- [GIVEN TEXT]
A stable federal Ethiopia is in the interests of Ethiopia and its citizens, the wider Horn of Africa region and Western countries, in particular the EU (as it does not need new waves of refugees and asylum seekers).

In this challenging time, the record of the EU, USA and UN on Ethiopia so far has been disappointing, to say the least. They tend to deliberately exacerbate the situation in Ethiopia. There is an urgent need to remedy this and develop a more informed, balanced and responsible approach.

- [RECORDS PROVIDED]

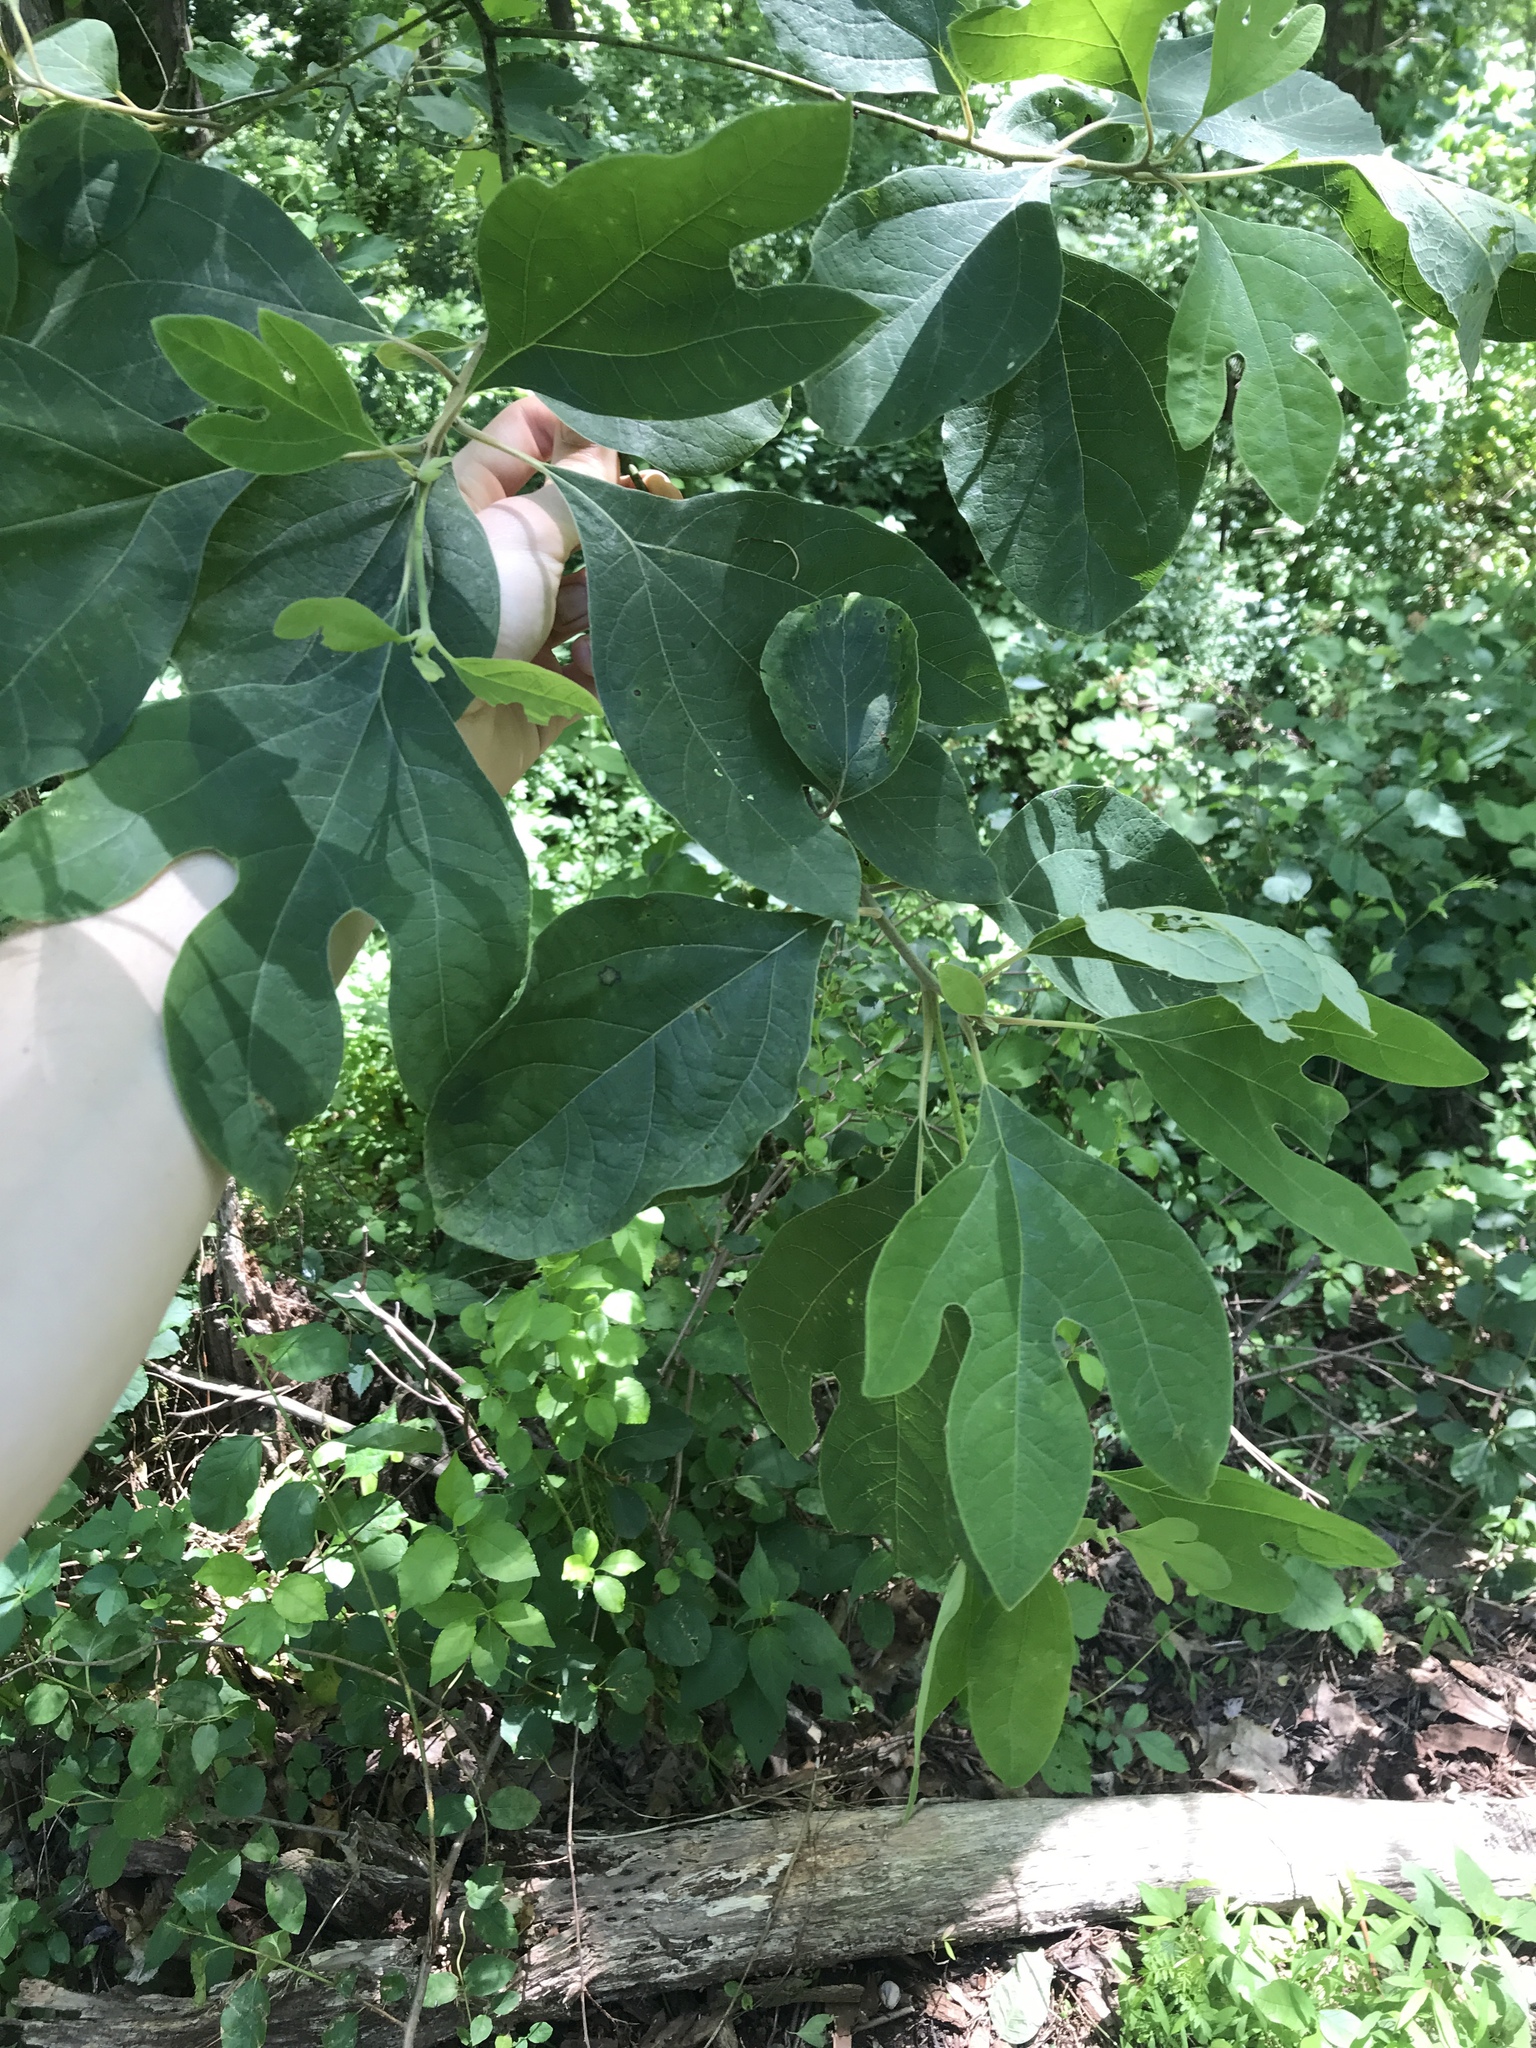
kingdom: Plantae
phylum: Tracheophyta
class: Magnoliopsida
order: Laurales
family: Lauraceae
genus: Sassafras
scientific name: Sassafras albidum
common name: Sassafras
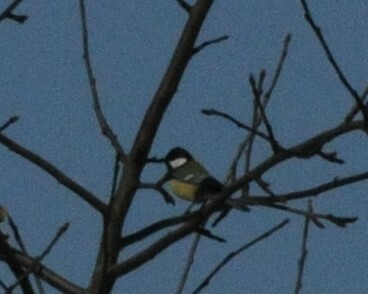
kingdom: Animalia
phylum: Chordata
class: Aves
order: Passeriformes
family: Paridae
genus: Parus
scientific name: Parus major
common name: Great tit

- [WORK TASK A]
According to the passage on Ethiopia, why is a stable federal Ethiopia in the EU's interest in particular?
- [WORK TASK B]
Rewrite the passage on Ethiopia starting at "In this challenging" and ending at "and responsible approach.", putting "discouraging" in place of "disappointing".

- [FINAL ANSWER A]
The EU does not need new waves of refugees and asylum seekers.

- [FINAL ANSWER B]
In this challenging time, the record of the EU, USA and UN on Ethiopia so far has been discouraging, to say the least. They tend to deliberately exacerbate the situation in Ethiopia. There is an urgent need to remedy this and develop a more informed, balanced and responsible approach.